» WORK ITEM A
In the nursing home tips, how many physical and clinical measures make up the CMS quality star rating?
» WORK ITEM B
Resume the text on choosing a nursing home right after its last sentence and carry it through the remaining tips.

» DOCUMENT EXCERPT
'''

Five Tips for Choosing a Nursing Home

Five Tips for Choosing a Nursing Home

Five Tips for Choosing a Nursing Home

Few decisions in life are as stressful and as personal as selecting a nursing home for a family member.

Not only are there more options than ever before in history— you’ll also get different opinions on what your priorities should be from everyone in your circle. I’ve been in the long-term care and post-acute care business for more than 20 years and, having worked with countless nursing homes in my time at The Joint Commission, I can offer some detail on how to separate those truly providing quality care from those with fancy marketing collateral.

Here’s what I’d tell my friends to consider when finding a nursing home fit for a family member:

1. Review the federal Center for Medicare & Medicaid Services (CMS) Nursing Home Compare Star Ratings: In particular, look at the quality star rating score, which is a rating of 11 different physical and clinical measures including the use of antipsychotic medications. In the last year, CMS actually re-vamped its Nursing Home Compare model in response to concerns about the high volume of facilities receiving four or five star ratings, as The Joint Commission’s Gina Zimmermann discussed in another blog post. As a result, today’s CMS nursing home ratings reflect an even greater quality representation.

'''

» Collected data
'''

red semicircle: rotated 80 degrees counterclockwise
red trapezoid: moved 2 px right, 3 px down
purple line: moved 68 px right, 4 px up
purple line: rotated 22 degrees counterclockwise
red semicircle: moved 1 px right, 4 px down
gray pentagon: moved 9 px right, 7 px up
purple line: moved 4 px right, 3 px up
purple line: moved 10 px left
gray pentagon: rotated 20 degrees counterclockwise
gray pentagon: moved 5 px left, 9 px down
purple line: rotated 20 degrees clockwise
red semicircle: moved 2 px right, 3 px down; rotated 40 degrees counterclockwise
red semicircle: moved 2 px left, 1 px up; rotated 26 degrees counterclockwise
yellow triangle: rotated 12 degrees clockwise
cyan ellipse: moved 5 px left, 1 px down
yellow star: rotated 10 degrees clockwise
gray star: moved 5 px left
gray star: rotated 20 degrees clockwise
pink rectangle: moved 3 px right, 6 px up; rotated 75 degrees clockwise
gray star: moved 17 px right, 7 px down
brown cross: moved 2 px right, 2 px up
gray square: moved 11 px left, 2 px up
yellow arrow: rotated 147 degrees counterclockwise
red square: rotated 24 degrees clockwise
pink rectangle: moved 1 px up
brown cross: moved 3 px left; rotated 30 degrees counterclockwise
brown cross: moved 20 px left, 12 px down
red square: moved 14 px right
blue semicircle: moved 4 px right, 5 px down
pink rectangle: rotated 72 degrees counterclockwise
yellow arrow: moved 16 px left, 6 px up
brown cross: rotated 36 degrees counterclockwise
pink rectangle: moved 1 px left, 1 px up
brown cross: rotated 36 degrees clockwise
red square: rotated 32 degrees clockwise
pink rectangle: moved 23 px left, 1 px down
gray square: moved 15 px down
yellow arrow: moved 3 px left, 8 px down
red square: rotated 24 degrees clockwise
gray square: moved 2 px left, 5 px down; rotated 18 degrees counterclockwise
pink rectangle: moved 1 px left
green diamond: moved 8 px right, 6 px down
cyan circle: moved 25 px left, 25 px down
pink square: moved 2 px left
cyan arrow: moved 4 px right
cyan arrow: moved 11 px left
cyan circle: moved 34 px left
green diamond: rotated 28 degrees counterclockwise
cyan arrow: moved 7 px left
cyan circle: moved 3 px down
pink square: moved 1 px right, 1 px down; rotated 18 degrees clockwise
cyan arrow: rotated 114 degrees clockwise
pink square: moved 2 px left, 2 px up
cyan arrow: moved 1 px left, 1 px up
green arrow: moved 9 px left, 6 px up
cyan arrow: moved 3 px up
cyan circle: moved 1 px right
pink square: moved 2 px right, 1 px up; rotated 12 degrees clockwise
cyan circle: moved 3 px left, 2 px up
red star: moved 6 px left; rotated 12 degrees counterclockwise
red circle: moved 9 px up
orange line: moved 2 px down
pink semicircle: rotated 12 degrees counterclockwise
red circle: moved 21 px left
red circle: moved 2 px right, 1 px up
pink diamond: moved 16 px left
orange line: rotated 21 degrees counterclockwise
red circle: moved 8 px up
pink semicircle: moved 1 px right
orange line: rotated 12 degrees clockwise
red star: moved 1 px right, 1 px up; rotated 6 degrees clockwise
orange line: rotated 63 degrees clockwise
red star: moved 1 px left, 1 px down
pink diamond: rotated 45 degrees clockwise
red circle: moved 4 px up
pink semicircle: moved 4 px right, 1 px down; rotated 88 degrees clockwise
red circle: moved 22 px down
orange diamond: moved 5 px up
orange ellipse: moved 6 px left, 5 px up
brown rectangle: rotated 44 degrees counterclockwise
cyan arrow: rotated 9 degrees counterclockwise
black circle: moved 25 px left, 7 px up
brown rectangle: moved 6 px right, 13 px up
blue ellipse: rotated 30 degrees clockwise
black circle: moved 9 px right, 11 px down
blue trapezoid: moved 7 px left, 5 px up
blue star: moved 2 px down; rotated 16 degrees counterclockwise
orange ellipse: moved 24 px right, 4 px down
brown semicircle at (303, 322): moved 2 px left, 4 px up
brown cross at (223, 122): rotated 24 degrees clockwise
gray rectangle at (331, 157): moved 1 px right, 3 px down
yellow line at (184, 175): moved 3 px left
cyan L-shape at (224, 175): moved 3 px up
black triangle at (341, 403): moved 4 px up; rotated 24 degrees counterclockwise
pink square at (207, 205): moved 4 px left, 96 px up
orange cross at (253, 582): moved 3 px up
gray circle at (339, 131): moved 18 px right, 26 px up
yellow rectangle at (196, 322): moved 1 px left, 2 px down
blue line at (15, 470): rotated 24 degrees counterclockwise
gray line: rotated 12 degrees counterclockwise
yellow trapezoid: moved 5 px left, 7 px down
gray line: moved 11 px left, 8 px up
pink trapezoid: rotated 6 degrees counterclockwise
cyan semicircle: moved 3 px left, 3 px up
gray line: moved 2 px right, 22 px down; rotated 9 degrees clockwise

'''

» REPLY A
Eleven.

» REPLY B
2. Voluntary accreditation: Is the facility willing to hold itself to a higher standard than a state survey by seeking and maintaining accreditation? Rather than just document errors, The Joint Commission surveyors need confirmation that there’s a process for making and sustaining any necessary improvements. We’ll also collaborate and share best practices with facilities that aren’t meeting a standard so they can improve. Any nursing home willing to undergo the extensive commitment to a voluntary accreditation survey is over par.
3. Specialization in high-acuity care: As more people seek higher, more complex care from nursing facilities (not hospitals), many facilities specialize in pulmonary, cardiac, neurology and orthopedic care, to name a few. Some questions to ask are:

Does the facility offer therapies such as speech, swallowing and physical therapies?
Are physicians board-certified in their respective specialization?
What unique programing is offered to meet your family member’s specific medical needs?
4. Rates for readmission to the hospital and discharge to the community. If you are seeking a transitional short-stay in a nursing facility, compare the facilities’ scores in these measures and benchmark them with others in your market. The Centers for Medicare & Medicaid publishes an updated record of nursing home readmission and discharges rates online.
5. Clinical Care Practitioners: Start a conversation to find out exactly who will manage your care in the nursing facility. Ask if it will be the:

Medical Director
Nurse Practitioner
Skilled Nursing Facility Practitioner.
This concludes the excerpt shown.